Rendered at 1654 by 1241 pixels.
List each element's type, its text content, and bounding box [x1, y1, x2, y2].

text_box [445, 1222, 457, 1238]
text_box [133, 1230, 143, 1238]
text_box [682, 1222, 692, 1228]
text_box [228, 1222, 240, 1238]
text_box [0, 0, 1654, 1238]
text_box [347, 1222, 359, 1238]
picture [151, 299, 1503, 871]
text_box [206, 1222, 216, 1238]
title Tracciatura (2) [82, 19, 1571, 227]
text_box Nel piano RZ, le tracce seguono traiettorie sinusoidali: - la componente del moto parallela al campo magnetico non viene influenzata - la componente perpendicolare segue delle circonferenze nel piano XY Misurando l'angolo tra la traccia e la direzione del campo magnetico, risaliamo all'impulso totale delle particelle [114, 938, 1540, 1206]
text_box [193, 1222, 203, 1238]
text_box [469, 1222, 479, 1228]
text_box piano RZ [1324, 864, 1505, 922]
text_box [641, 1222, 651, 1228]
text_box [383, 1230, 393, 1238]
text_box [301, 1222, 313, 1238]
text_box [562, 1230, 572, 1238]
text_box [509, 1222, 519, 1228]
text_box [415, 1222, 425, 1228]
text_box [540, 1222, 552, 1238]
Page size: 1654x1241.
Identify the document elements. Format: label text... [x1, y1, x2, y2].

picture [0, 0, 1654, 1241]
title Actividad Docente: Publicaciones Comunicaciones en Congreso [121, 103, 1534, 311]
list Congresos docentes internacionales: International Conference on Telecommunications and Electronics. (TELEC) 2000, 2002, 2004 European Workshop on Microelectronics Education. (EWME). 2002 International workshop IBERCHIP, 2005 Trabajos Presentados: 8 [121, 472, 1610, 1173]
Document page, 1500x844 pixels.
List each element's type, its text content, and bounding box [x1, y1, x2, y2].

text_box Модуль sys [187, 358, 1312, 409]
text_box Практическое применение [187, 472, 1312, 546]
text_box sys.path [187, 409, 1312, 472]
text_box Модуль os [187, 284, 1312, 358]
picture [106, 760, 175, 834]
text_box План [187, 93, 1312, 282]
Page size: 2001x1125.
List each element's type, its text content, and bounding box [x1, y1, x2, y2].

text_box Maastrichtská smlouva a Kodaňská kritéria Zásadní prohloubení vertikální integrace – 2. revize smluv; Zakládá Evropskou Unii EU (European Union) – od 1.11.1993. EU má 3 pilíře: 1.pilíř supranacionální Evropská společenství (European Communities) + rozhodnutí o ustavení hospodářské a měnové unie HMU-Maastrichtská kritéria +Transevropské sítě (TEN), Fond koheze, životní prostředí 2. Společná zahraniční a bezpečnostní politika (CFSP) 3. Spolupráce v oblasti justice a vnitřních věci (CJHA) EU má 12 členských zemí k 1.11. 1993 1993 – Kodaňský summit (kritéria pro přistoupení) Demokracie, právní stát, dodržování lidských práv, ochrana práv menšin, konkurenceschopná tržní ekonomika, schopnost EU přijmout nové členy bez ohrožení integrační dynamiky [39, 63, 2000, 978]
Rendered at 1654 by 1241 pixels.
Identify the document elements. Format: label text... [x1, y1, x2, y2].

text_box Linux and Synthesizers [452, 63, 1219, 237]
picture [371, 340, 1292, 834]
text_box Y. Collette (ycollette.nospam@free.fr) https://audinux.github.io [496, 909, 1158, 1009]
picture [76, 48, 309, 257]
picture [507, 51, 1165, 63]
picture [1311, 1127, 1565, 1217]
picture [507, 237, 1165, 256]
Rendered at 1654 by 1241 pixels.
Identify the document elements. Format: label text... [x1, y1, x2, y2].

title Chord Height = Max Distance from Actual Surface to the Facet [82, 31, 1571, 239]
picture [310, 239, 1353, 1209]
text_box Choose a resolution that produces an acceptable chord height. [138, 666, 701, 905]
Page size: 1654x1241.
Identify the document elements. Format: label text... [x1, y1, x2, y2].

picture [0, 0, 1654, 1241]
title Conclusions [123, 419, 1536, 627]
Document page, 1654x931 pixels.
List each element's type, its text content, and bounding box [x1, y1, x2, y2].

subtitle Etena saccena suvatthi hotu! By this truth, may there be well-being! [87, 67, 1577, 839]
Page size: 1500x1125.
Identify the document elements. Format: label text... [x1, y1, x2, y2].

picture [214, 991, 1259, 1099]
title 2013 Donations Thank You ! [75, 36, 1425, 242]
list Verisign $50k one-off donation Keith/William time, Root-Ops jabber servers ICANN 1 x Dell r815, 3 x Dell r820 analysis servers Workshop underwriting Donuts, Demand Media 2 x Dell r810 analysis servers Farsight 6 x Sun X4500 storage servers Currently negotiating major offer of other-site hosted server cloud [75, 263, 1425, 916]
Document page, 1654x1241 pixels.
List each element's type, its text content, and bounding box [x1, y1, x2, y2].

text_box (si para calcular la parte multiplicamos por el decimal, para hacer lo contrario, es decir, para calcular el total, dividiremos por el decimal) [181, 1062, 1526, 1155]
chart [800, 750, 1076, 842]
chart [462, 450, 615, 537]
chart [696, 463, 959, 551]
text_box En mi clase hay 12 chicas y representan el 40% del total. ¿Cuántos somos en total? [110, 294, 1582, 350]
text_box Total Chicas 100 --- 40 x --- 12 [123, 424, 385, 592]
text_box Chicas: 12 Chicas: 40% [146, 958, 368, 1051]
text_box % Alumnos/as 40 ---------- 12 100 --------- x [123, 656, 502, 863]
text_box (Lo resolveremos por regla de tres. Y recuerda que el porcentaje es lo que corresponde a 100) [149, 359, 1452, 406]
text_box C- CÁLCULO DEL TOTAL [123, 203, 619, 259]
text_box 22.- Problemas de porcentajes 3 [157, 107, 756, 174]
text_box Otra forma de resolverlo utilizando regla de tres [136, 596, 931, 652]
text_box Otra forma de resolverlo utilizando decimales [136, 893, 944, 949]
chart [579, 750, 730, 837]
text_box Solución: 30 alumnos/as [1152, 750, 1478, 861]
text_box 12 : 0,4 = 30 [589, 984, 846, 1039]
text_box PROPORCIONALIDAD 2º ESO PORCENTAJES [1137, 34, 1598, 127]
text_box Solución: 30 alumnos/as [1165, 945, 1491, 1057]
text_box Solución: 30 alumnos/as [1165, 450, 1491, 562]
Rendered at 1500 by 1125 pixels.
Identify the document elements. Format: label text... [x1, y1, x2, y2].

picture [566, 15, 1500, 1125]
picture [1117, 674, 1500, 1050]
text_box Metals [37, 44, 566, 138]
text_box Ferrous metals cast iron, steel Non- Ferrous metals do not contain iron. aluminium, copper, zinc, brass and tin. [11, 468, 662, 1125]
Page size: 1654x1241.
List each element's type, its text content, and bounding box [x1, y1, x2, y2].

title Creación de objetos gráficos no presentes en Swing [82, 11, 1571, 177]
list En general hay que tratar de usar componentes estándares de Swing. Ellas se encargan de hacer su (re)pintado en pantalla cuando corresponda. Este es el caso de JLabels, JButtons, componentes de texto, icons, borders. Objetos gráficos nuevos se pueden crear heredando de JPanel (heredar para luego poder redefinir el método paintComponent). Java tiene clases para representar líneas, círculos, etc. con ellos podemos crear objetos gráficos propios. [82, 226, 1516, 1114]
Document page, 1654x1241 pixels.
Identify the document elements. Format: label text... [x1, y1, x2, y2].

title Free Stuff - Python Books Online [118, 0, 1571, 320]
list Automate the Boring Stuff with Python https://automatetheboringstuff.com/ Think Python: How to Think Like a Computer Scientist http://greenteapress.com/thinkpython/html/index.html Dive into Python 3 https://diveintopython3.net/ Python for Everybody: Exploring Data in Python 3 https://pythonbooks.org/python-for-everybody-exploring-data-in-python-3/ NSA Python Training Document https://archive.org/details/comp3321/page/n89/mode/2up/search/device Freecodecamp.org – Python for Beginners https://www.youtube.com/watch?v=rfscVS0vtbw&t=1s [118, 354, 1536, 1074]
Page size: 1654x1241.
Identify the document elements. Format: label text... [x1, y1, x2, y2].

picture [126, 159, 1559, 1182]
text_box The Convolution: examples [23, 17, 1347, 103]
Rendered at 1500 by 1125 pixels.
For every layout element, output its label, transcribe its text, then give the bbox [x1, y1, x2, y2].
┄┄┄┄┄┄┄┄┄┄┄┄┄┄┄┄┄┄┄┄
▸ INSTRUCTIONS TO FOLLOW:
Copy out the items above verbatim, from the line containing "Document page, 1500x844 pixels." through the line containing "text_box Choose a", both of those lines included.

▸ THE COMPLETED TASK:
Document page, 1500x844 pixels.
List each element's type, its text content, and bounding box [x1, y1, x2, y2].

text_box Модуль sys [187, 358, 1312, 409]
text_box Практическое применение [187, 472, 1312, 546]
text_box sys.path [187, 409, 1312, 472]
text_box Модуль os [187, 284, 1312, 358]
picture [106, 760, 175, 834]
text_box План [187, 93, 1312, 282]
Page size: 2001x1125.
List each element's type, its text content, and bounding box [x1, y1, x2, y2].

text_box Maastrichtská smlouva a Kodaňská kritéria Zásadní prohloubení vertikální integrace – 2. revize smluv; Zakládá Evropskou Unii EU (European Union) – od 1.11.1993. EU má 3 pilíře: 1.pilíř supranacionální Evropská společenství (European Communities) + rozhodnutí o ustavení hospodářské a měnové unie HMU-Maastrichtská kritéria +Transevropské sítě (TEN), Fond koheze, životní prostředí 2. Společná zahraniční a bezpečnostní politika (CFSP) 3. Spolupráce v oblasti justice a vnitřních věci (CJHA) EU má 12 členských zemí k 1.11. 1993 1993 – Kodaňský summit (kritéria pro přistoupení) Demokracie, právní stát, dodržování lidských práv, ochrana práv menšin, konkurenceschopná tržní ekonomika, schopnost EU přijmout nové členy bez ohrožení integrační dynamiky [39, 63, 2000, 978]
Rendered at 1654 by 1241 pixels.
Identify the document elements. Format: label text... [x1, y1, x2, y2].

text_box Linux and Synthesizers [452, 63, 1219, 237]
picture [371, 340, 1292, 834]
text_box Y. Collette (ycollette.nospam@free.fr) https://audinux.github.io [496, 909, 1158, 1009]
picture [76, 48, 309, 257]
picture [507, 51, 1165, 63]
picture [1311, 1127, 1565, 1217]
picture [507, 237, 1165, 256]
Rendered at 1654 by 1241 pixels.
Identify the document elements. Format: label text... [x1, y1, x2, y2].

title Chord Height = Max Distance from Actual Surface to the Facet [82, 31, 1571, 239]
picture [310, 239, 1353, 1209]
text_box Choose a resolution that produces an acceptable chord height. [138, 666, 701, 905]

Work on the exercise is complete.